Thursday, September 18, 2014

Recap: Iron Viz - Reviewing the Reviewers

I recently had the opportunity to compete in the 2014 Tableau Conference Iron Viz. For those who are unfamiliar, the Iron Viz is a competition which pits three data visualization enthusiasts against each other to create the best possible visualization in 20 minutes - live onstage in front of over a thousand people. It was the fastest 20 minutes of my life. After the dust had settled, my dashboard, which analyzed the Yelp reviewers (as opposed to businesses), won the championship! Without further ado, here was my final product:


Below is the story of my road to the Iron Viz championship…

I earned my spot in the finals by winning the feeder competition Elite 8 Sports Viz Contest with my dashboard It’s 4th Down. My two other competitors, Jeffrey Shaffer and Jonathan Trajkovic, earned their spots by winning the quantified self and storytelling competitions respectively. I got to know them over the course of the week in Seattle and they are both really great guys that create fantastic content for the Tableau community.
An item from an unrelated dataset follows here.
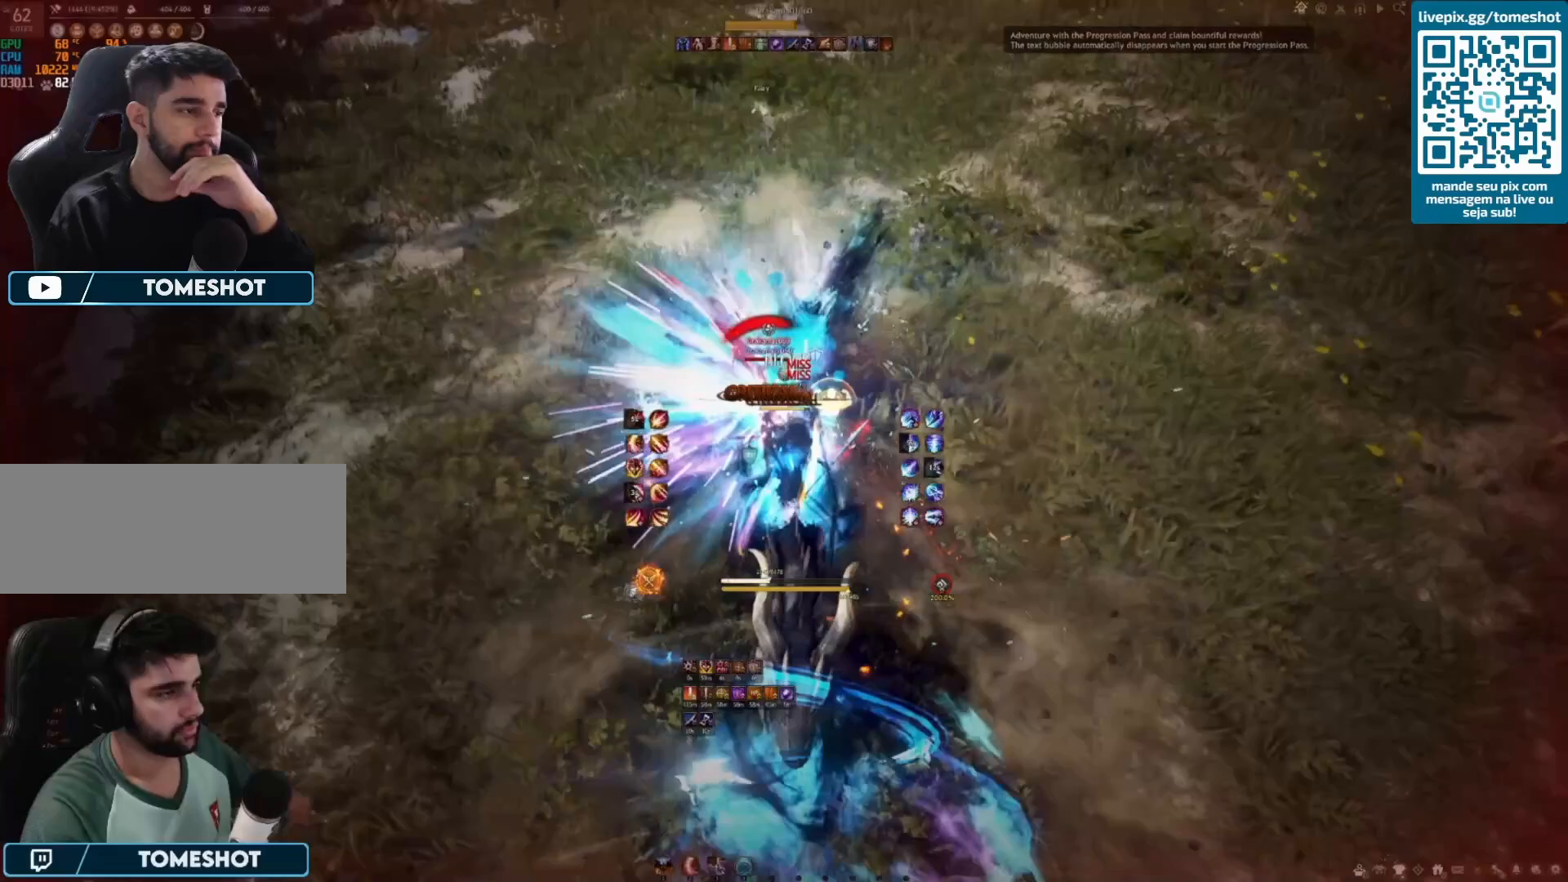
{"keys": ["d"], "mouse": ["right"], "events": [[167, "shift", "up"], [292, "mouse_right", "down"]]}
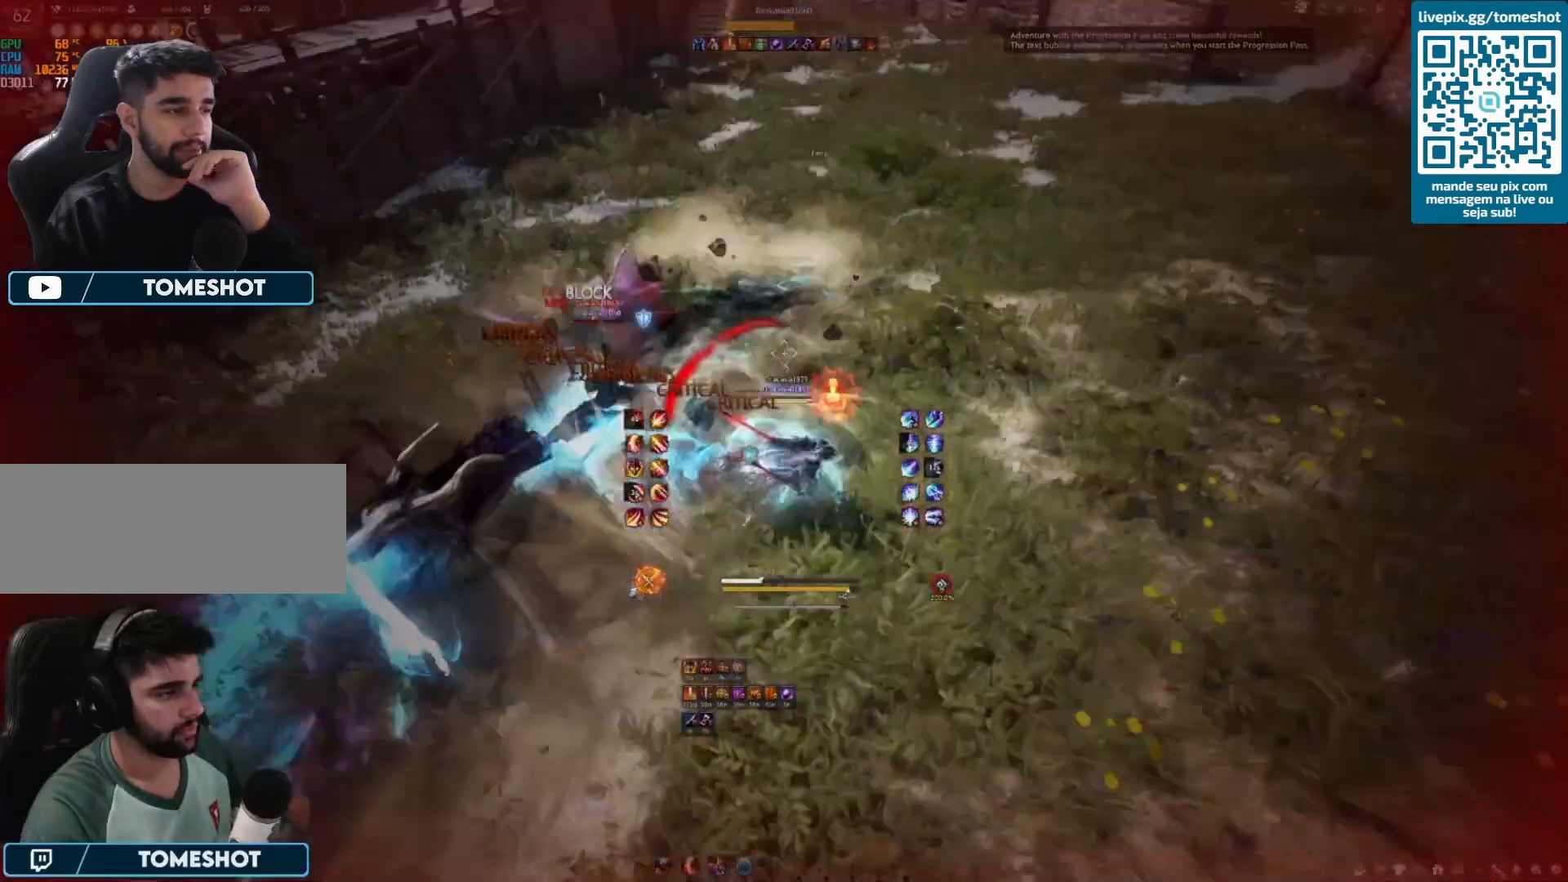
{"keys": ["q"], "mouse": []}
The inspiration for my viz was a seafood restaurant I found on Yelp years ago when we were vacationing in a new city and looking for dinner. I remember it only had a few reviews and at 3 overall stars wasn’t looking that promising, but I clicked it anyways. There were two 4 stars reviews and a single 1 star review. I don’t remember the exactly wording, but the 1 star review basically said 'I hate seafood and I hate this restaurant'. I remember thinking ‘Why should I trust someone’s review of a seafood restaurant when they don’t like seafood?’ When I was looking at the Yelp data for Iron Viz, this all came back to me and my idea was born: 'Who should you trust on Yelp?'

Tactically my Iron Viz strategy basically involved taking advantage of the strengths of Tableau:
  •  Easy exploration to see what data was available and how it was structured
  • ‘Speed-of-thought’ analysis to see what insights I could pull out of the data.
  •  Rapid creation and iteration to arrive at a final design
  •  Rapid creation and iteration to start from scratch after I decided I didn’t like my ‘final’ design at the last minute



Ease of Exploration

Although we knew we were going to be competing months in advance, to make it more challenging, we were only given the data several days ahead of time - which left only a few days to explore and practice. Pulling the data apart quickly revealed it was just over 1 million Yelp reviews going back to 2004 for three cities (Las Vegas, Phoenix and Edinburgh, UK). The structure of the data had some implications given that the data is a large denormalized table. For example, because businesses are repeated for each review, the SUM of the businesses’ review are meaningless. Understanding the data structure was critical to using the right aggregations for our metrics.



Speed of Thought

I knew I wanted to evaluate the reviewers themselves, but how best to do that? I quickly created a few different calculated fields before settling on my key metric, Reviewer Error. Reviewer Error measures how far that particular reviewer’s rating varied from the overall Yelp consensus. For individual reviews this isn’t meaningful (people can have a bad experience at a good business) but when looking in aggregate you can get an idea how close or far someone is from the overall consensus. This is technically the Root Mean Square Deviation. It was easy to create this metric in Tableau:

Reviewer Error = SQRT(SUM(([Review Score]-[Business Score])^2)/SUM([Number of Records]))

My first exploration was segmenting reviewers by a few key dimensions including that user’s overall review average, how many votes that user had accrued, how many fans they had, and how many years they were Yelp elite. There were some very clear trends in the data:


Key Takeaways:
  • Reviewers whose average rating was less than 3, or worse, less than 2 had a very large error. This is likely because some people likely go on Yelp, write a bad review, and never write any other reviews.
  •  Both the number of votes a person had received and the number of fans they had were correlated to a reduction in error.
  • Reviewers with at least one year Yelp elite had a lower error, but additional years of Yelp elite didn’t lead to any significant further reduction of error.
In layman’s terms, a trusted reviewer typically has an average review greater than three stars, has many votes and fans, and has at least one year as Yelp elite. I practiced building these charts and a couple of detail charts in the two days leading up to the competition. After multiple rounds of practice I got it down to under 20 minutes. Of course, as you can see in my final dashboard, I did not include these charts.



Rapid Design and Iteration

About 18 hours before the competition, after looking at my dashboard for the 100th time, I decided the analysis was too static and didn’t tell the story of any individual reviewers. I decided to go back to the drawing board. I ended up rebuilding almost the entire dashboard the night before.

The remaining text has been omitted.